=== Begin Enclosure ===

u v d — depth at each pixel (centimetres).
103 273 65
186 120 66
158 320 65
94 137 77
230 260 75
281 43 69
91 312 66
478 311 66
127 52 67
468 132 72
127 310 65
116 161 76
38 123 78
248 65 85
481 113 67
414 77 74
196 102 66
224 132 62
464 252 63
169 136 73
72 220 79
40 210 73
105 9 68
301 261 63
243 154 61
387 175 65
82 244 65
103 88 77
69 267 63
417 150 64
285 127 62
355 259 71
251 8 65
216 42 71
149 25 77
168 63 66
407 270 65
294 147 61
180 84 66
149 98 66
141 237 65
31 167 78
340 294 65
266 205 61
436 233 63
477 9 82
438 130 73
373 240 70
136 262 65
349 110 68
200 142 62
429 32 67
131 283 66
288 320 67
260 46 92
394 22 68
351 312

=== End Enclosure ===

• [AIM OF THE EXERCISE] Transcribe the material exactly, so that no line is lost or altered.

• [SOLUTION]
u v d — depth at each pixel (centimetres).
103 273 65
186 120 66
158 320 65
94 137 77
230 260 75
281 43 69
91 312 66
478 311 66
127 52 67
468 132 72
127 310 65
116 161 76
38 123 78
248 65 85
481 113 67
414 77 74
196 102 66
224 132 62
464 252 63
169 136 73
72 220 79
40 210 73
105 9 68
301 261 63
243 154 61
387 175 65
82 244 65
103 88 77
69 267 63
417 150 64
285 127 62
355 259 71
251 8 65
216 42 71
149 25 77
168 63 66
407 270 65
294 147 61
180 84 66
149 98 66
141 237 65
31 167 78
340 294 65
266 205 61
436 233 63
477 9 82
438 130 73
373 240 70
136 262 65
349 110 68
200 142 62
429 32 67
131 283 66
288 320 67
260 46 92
394 22 68
351 312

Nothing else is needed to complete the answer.